=== Task ===
In the listing below, locate the line containing "(557, 481) = (530, 456): plush" and the line containing "(792, 407) = (732, 343): none -> pillow". Output both of them and every line between, exactly as written, and nothing more.

Segment Open

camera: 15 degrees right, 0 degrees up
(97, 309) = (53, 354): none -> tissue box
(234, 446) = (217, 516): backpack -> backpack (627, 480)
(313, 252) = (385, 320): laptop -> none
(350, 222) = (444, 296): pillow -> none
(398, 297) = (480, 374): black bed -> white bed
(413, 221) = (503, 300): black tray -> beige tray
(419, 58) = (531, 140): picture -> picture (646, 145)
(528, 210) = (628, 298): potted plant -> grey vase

Segment Closed
Segment Open

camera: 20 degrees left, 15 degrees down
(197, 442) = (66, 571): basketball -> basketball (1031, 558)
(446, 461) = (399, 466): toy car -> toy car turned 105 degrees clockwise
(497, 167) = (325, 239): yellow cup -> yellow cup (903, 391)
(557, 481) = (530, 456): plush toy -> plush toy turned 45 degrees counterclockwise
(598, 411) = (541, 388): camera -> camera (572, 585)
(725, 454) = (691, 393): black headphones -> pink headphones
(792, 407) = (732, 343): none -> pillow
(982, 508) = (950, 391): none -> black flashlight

Segment Closed

=== Response to this exercise ===
(557, 481) = (530, 456): plush toy -> plush toy turned 45 degrees counterclockwise
(598, 411) = (541, 388): camera -> camera (572, 585)
(725, 454) = (691, 393): black headphones -> pink headphones
(792, 407) = (732, 343): none -> pillow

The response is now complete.